Answering the “Strengths and/or Weaknesses” question

For many, the interview question “Tell me about your strengths/weaknesses” can be a daunting moment and difficult to answer on the spot. However, as with all interview questions, thinking about what you might say beforehand will make answering this question easier and help you stand out from other candidates because you have thought about your response ahead of the Interview.

There are a few do’s and don’ts when it comes to this question: –

Positive things to do or say: –

1. Align your answer with the requirements outlined in the job advert

  • Think of two or three personal/professional strengths that align with the role, use the job description to help you do this, use examples of when and how you have demonstrated these strengths – this does not necessarily need to be work related! Raising children, managing a household budget, organising social and/or club activities can all be great ways to demonstrate strengths

2. Tell the truth

  • Look for actual strengths you possess; think about any transferable skills you have developed in your current/previous roles and/or personal life. You might be tempted to say I’m ‘hard working’, ‘dedicated’, ‘organised’, ‘driven’ or ‘goal orientated’ as they sound impressive but these are common clichés – and are likely to be less positive than you might think – especially if the interviewer has heard 4 other candidates say the very same thing. The key is to think of a genuine strength which links to the role you are applying for and explain how you demonstrated it.

3. Back up with examples/evidence

  • It’s important to not only state your strengths but also when and where you developed or demonstrated them. Again strengths can be from your personal life if they clearly demonstrate your competency in a particular area. However even if you think of great examples which are genuine and can be evidenced they won’t help if you fail to clearly explain them to the interviewer – use the ‘STAR technique’ to structure your answer(s) so they fully explain your example to the interviewer.

Things you should avoid: –

1. Stating you have ‘NO weaknesses’ or that you ‘can’t think of any’

  • Everybody has weaknesses! Bill Gates, Elon Musk and Richard Branson have weaknesses, the key in answering this question is to be aware of what they are. If you know what your weaknesses are then you have some control and the ability to minimise their impact on your work.
  • When you tell an employer that you ‘have no weaknesses’ it tells them that you are either unaware of what your weaknesses are or worse you’re hiding them because you think they will eliminate you from the interview.

2. Turning a weakness into a strength

  • When you turn a weakness into a strength it leaves the employer thinking you are not being truthful about what your weaknesses are or that you are ‘just saying what you think they would want to hear’. For example, you might have heard people say “I’m a perfectionist” or “I work too hard”, you might think this makes them sound like the best candidate, but this can easily be translated into ‘I take on too much’, ‘I get bogged down’, ‘I can’t prioritise my own tasks’ or ‘I struggle to complete tasks on time’. These weaknesses can be seen as highly undesirable and likely to make that employee far less effective at doing their job.

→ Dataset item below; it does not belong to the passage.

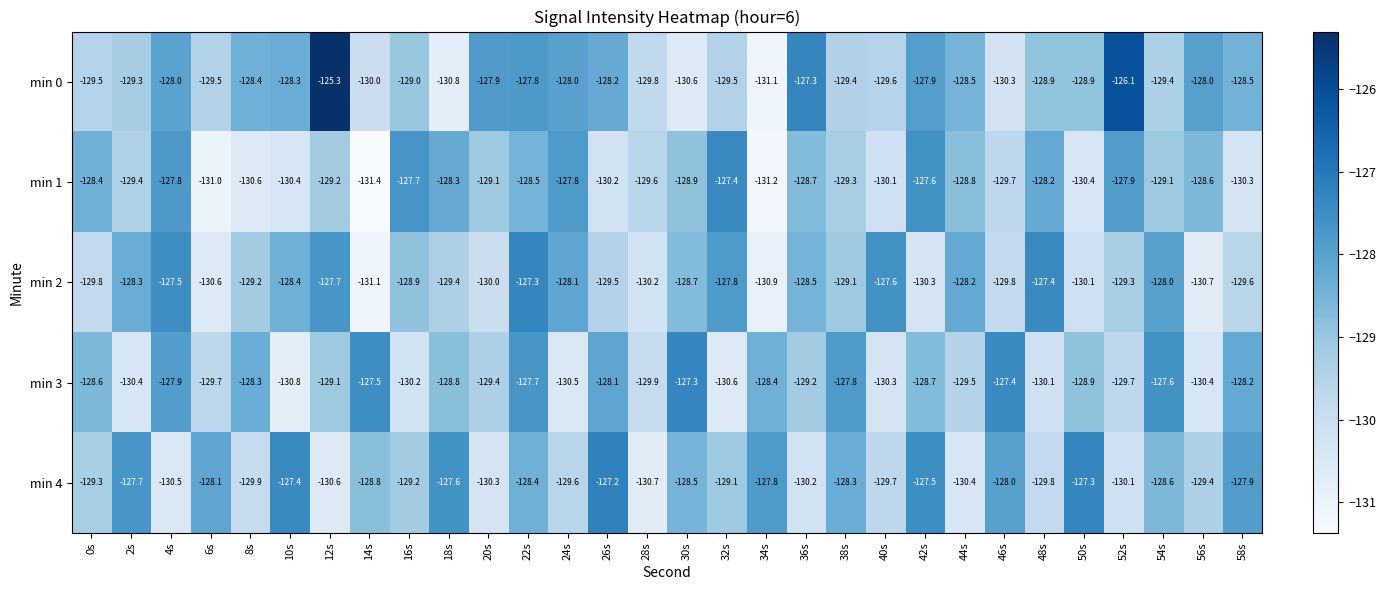

Which series has the largest total across all categories?

min 0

3. Giving a weakness which is an ‘essential’ requirement of the job

  • Imagine a job description which is looking for people who are ‘outgoing’ and ‘able to deal with customers in a fast paced environment’. Now imagine you were to say (and this is a common issue for many we work with) ‘I struggle in groups of people’ or ‘I’m introverted and find it difficult to talk to new people’; this role is likely to put you in exactly the position you find challenging. The result is you are likely to struggle in this role and an employer is not going to want to put you in this position (as it is neither good for you or their business).

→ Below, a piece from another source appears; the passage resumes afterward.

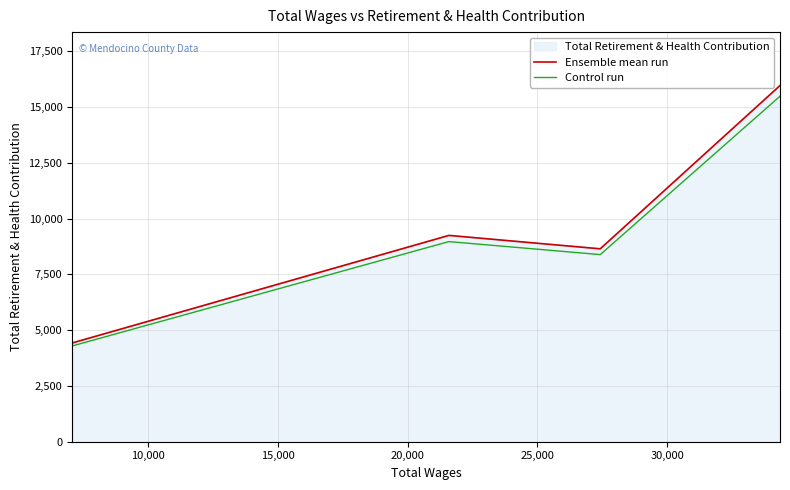

Is the value of Control run at 5,000 greater than the value of Ensemble mean run at 5,000?

No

4. Giving more than one weakness

  • While you might have, or think of, more than one weakness you should only ever give one example – unless you are directly asked to provide a second. I once conducted a mock interview with a client and asked them to tell me about what they thought was their greatest weakness and got three! There’s no reason to give an employer a reason not to want to employ you, so only answer the question with one weakness.

5. Not having a strategy to minimise your weakness(es)

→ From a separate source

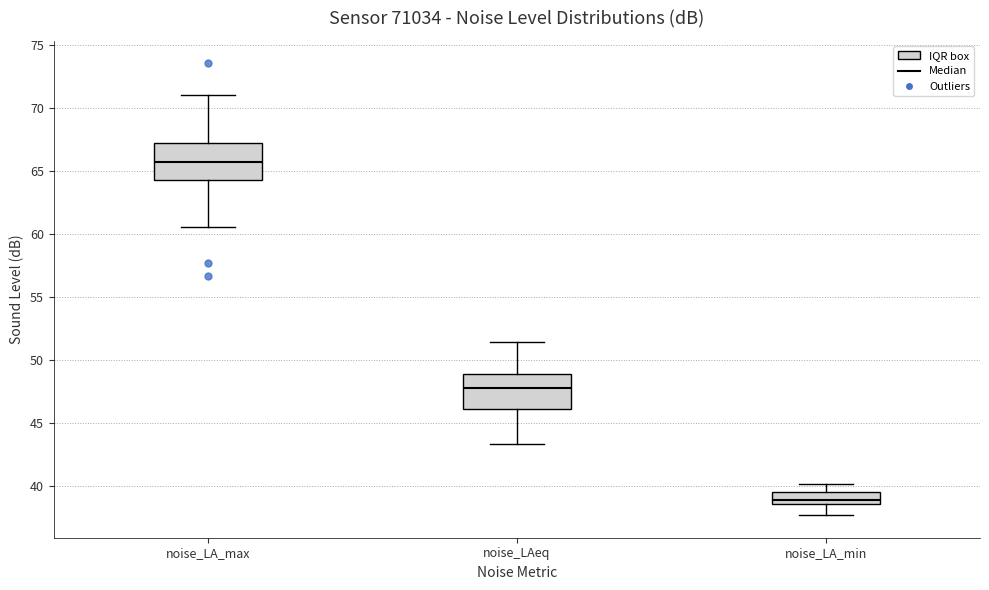

Where is the lower edge of the box for noise_LAeq on the y-axis? The values are not printed on the chart, so give them approximately, as read against the axis.

46.0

  • I have left this point to last as it’s key to answering the question well. Once you have identified a genuine weakness, that’s not in the person specification on the job description, it’s essential to think of how you minimise the impact of your weakness. For example, if your weakness is nerves or anxiety when meeting new people then you might want to think about how you have, or are working to, overcome this. This could include joining local community groups or volunteering for a charity to enable you to get more comfortable with this. While it can be difficult to demonstrate how you are working to improve your weaknesses, it is a great way to show your proactivity and growth mindset.
  • I once worked with an individual who lacked confidence in Maths and English – to address this (and not let it be too significant a barrier in their life) they had taken foundational courses in both subjects, while both subjects remained challenging they were no longer as anxious about either in their everyday life.

To end this article, it’s important to stress the benefit of preparing to answer this question before the interview rather than trying to think of something on the spot – This is true for all Interview questions!